Description
Summary
This feature request proposes adding an optional integration of OpenTelemetry to the Zarr-Python codebase. OpenTelemetry is a widely adopted, vendor-neutral standard for generating, collecting, and exporting telemetry data (traces, metrics, and logs) used by many modern observability platforms. The goal is to improve observability, facilitate performance tuning, and enable integration with full-stack monitoring systems — all while preserving a lightweight default behavior.
📌 Motivation
Zarr is widely used in performance-critical and production environments such as:
- Large-scale data processing
- Scientific computing
- Cloud-native workflows
- Backend data source for web APIs (e.g. Xpublish)
Currently, Zarr provides limited visibility into internal operations like:
- Chunk reads/writes
- Compression and decompression
- Storage backend access
- Performance bottlenecks
By integrating OpenTelemetry (OTel), Zarr users and developers would benefit from:
- Enhanced observability into internal workflows
- Easier performance tuning via traces and profiling tools (e.g., Jaeger, Zipkin, Grafana Tempo)

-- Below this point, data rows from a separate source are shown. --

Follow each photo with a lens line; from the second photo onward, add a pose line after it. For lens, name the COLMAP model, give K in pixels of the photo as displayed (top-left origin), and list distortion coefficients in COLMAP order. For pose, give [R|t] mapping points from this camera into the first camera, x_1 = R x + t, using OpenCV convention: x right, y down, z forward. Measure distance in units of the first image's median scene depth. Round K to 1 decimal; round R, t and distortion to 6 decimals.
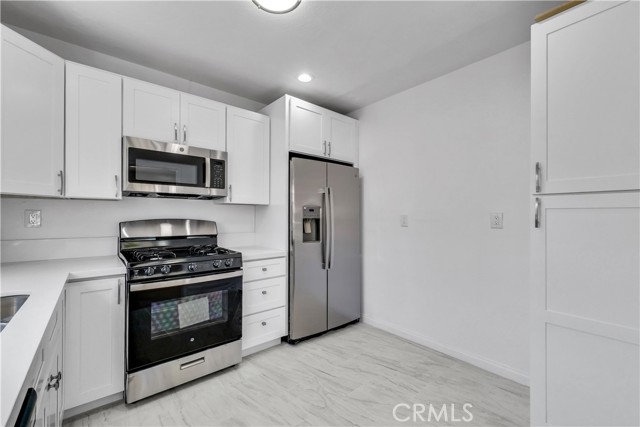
lens RADIAL K [[262.7, 0, 321.1], [0, 262.7, 216.3], [0, 0, 1]] dist [-0.005652, 0.000379]
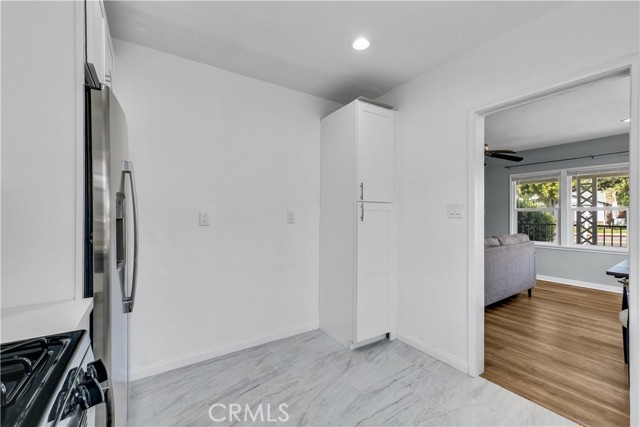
lens RADIAL K [[262.7, 0, 321.0], [0, 262.7, 209.3], [0, 0, 1]] dist [-0.005652, 0.000379]
pose [[0.127992, 0.019498, 0.991583, -0.565821], [-0.005619, 0.999805, -0.018934, 0.002126], [-0.991759, -0.003148, 0.128077, 0.648818]]
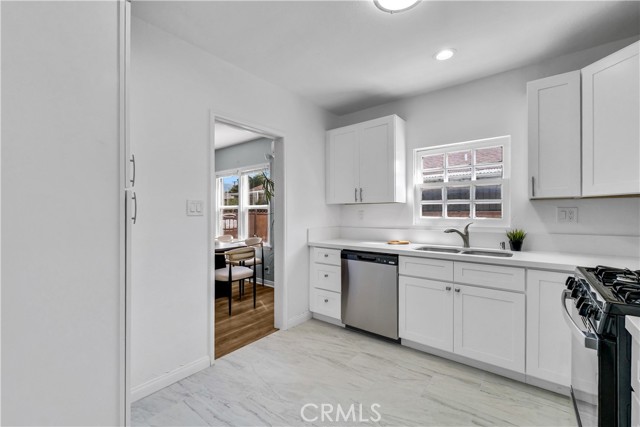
lens RADIAL K [[262.7, 0, 322.6], [0, 262.7, 215.1], [0, 0, 1]] dist [-0.005652, 0.000379]
pose [[-0.979306, -0.006955, -0.202265, 0.224319], [-0.007422, 0.999971, 0.001550, 0.006674], [0.202248, 0.003019, -0.979330, 1.276545]]
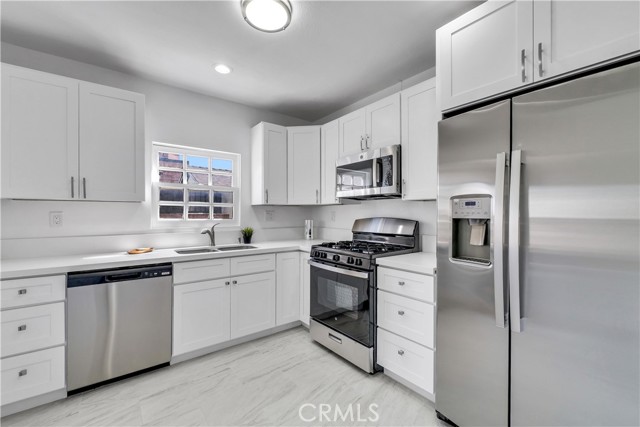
lens RADIAL K [[262.7, 0, 314.4], [0, 262.7, 215.2], [0, 0, 1]] dist [-0.005652, 0.000379]
pose [[-0.061918, -0.005675, -0.998065, 0.615812], [0.002129, 0.999981, -0.005818, 0.005210], [0.998079, -0.002485, -0.061905, 0.846489]]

- Seamless integration into modern observability pipelines
☝ Each of these are particularly important following Zarr's recent adoption of asyncio - where the execution of concurrent operations is increasingly hard to track explicitly.
🧩 Proposal
- Introduce optional support for OpenTelemetry instrumentation in key parts of the Zarr codebase:
- Data access (inside stores)
- Compression/decompression
- Encoding/decoding
- Provide a clean interface or hooks to register and emit OpenTelemetry traces.
- Default behavior should be:
- No-op (i.e. tracing is disabled unless explicitly enabled)

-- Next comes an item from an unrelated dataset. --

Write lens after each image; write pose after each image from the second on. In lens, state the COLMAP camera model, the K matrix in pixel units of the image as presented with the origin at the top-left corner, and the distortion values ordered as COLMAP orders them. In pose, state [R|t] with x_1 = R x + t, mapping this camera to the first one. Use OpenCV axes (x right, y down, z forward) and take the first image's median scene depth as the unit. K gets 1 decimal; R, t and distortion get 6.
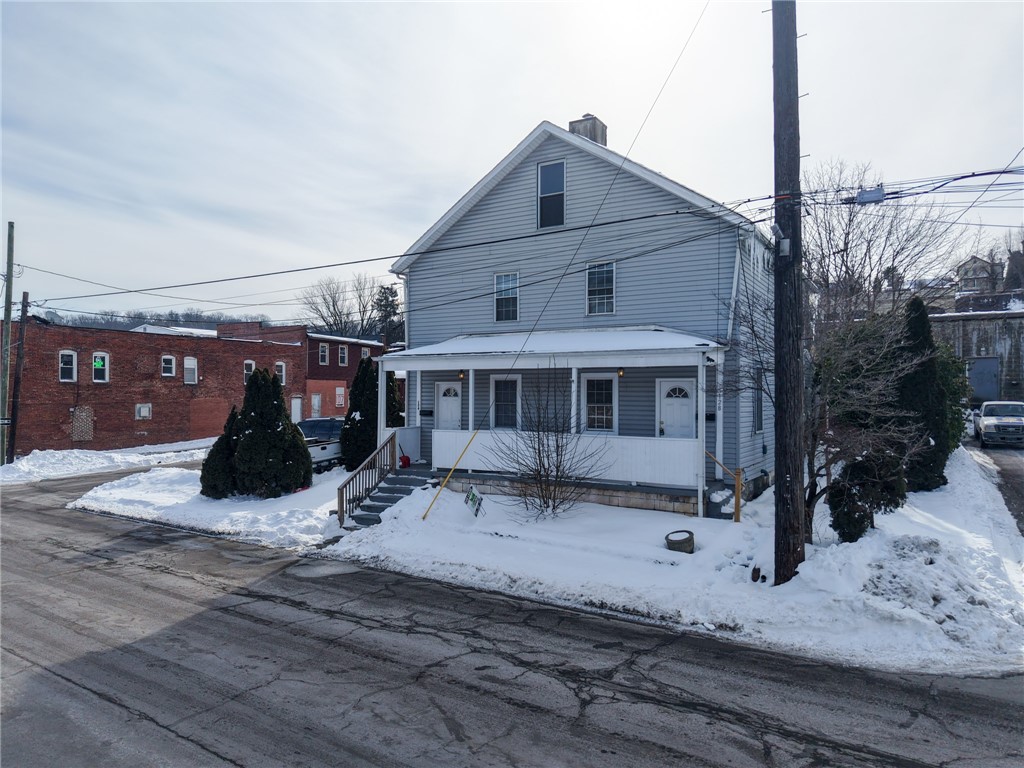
lens RADIAL K [[693.7, 0, 512.0], [0, 693.7, 384.0], [0, 0, 1]] dist [0.006052, -0.000431]
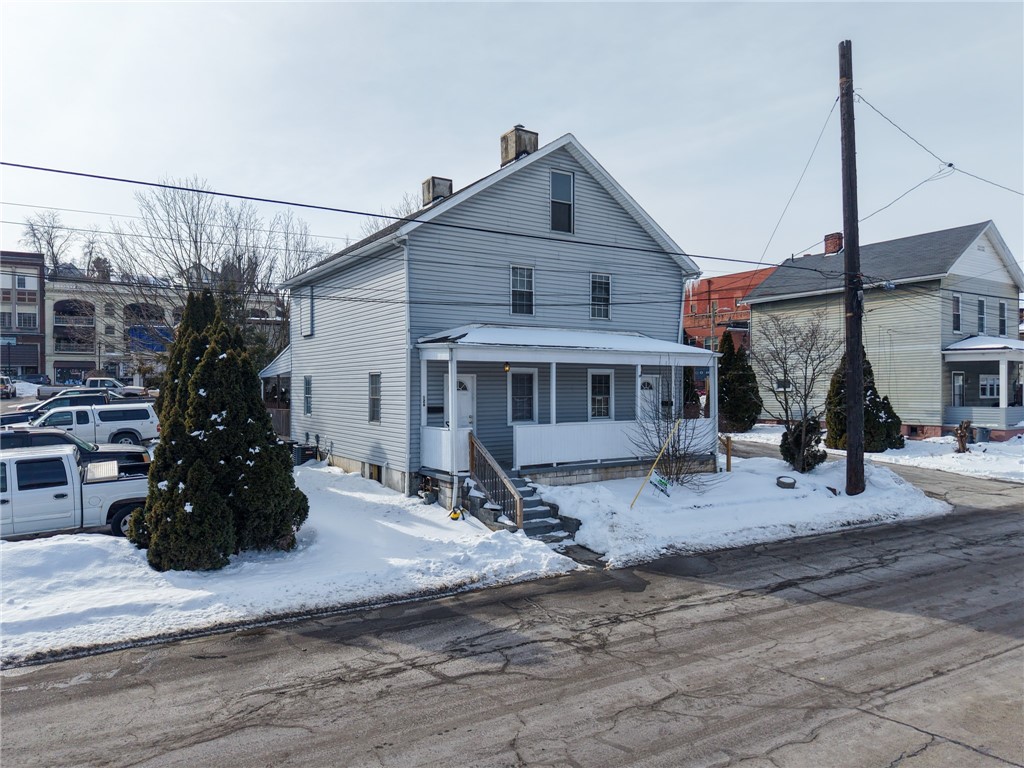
lens RADIAL K [[693.7, 0, 512.0], [0, 693.7, 384.0], [0, 0, 1]] dist [0.006052, -0.000431]
pose [[0.441762, 0.000859, 0.897132, -1.151257], [-0.010507, 0.999936, 0.004216, 0.007034], [-0.897071, -0.011288, 0.441743, 0.720213]]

- Optionally fall back to a basic Python logger for basic introspection
- Ensure zero overhead when OpenTelemetry is not enabled
✅ Benefits
- Opt-in observability with minimal performance impact
- Compatibility with OpenTelemetry-native tools and frameworks
- Aids in debugging and performance analysis
- Foundation for future enhancements (e.g., metrics, structured logging)
🛠️ Implementation Notes
- Introduce a
tracing.py
module (or similar) to encapsulate OpenTelemetry usage - Use
@contextmanager
orTracer.start_as_current_span()
decorators in key areas - Conditional instrumentation based on config or environment variable(s)
🙋♂️ Call for Feedback
We would love to hear from maintainers and the community:
- Does OpenTelemetry seem like a good fit for Zarr?
- Are there specific areas of the codebase that would benefit most from tracing?
- Would a structured logger fallback be helpful in low-overhead environments?